I want to remember that when he wanted to, he had empathy to spare.
Edited 2018-06-29 03:37 (UTC)
nineweaving: (Default)

[personal profile] nineweaving 2018-06-29 05:53 am (UTC)(link)
That is the last of my first teachers gone out of the world.

That sentence simply breaks my heart.

But you will teach writers yet unborn.

*hugs*

Nine
lauradi7dw: (Default)

[personal profile] lauradi7dw 2018-06-29 11:25 am (UTC)(link)
I've spent time pondering on Harlan the raconteur vs Harlan the jerk (what kept popping to mind was Ellison groping Connie Willis's breast onstage at the 2006 Hugo Awards ceremony). In the late 1970s (and maybe beyond), he did the university circuit. I saw him two years in a row, I think, at MIT. We still use the expression "'stinct species" based on his story about a little kid at LaBrea. I remember a woman getting up and walking out due to foul language and meanness in one of his stories. He ran down the aisle after her, offering a dollar (what we paid to get in). But the audiences were mostly lapping it up, and returning unkindness as well - it was known that he would reliably tear up, every time, at the thought of his boyhood dog, so during the reading request time, "A boy and his dog" was pretty much the default nationwide.

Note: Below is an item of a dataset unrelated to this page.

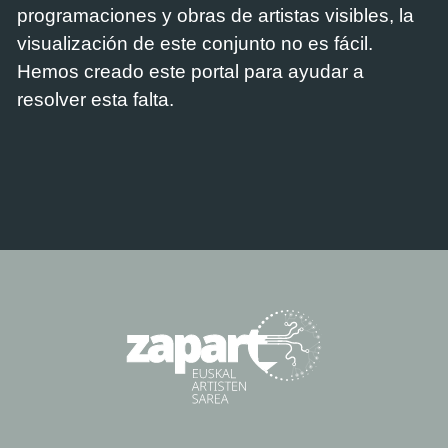
programaciones y obras de artistas visibles, la
visualización de este conjunto no es fácil.
Hemos creado este portal para ayudar a
resolver esta falta.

You might like this, one of the co-written stories from "Partners in Wonder," I think. Roger Zelazny is the named co-author, but in a sense, so is Pablo Neruda.
http://you-books.com/book/H-Ellison/Come-to-Me-Not-in-Winters-White
coraline: (Default)

[personal profile] coraline 2018-06-29 01:21 pm (UTC)(link)
My take was "RIP to a walking example of the failure mode of being clever".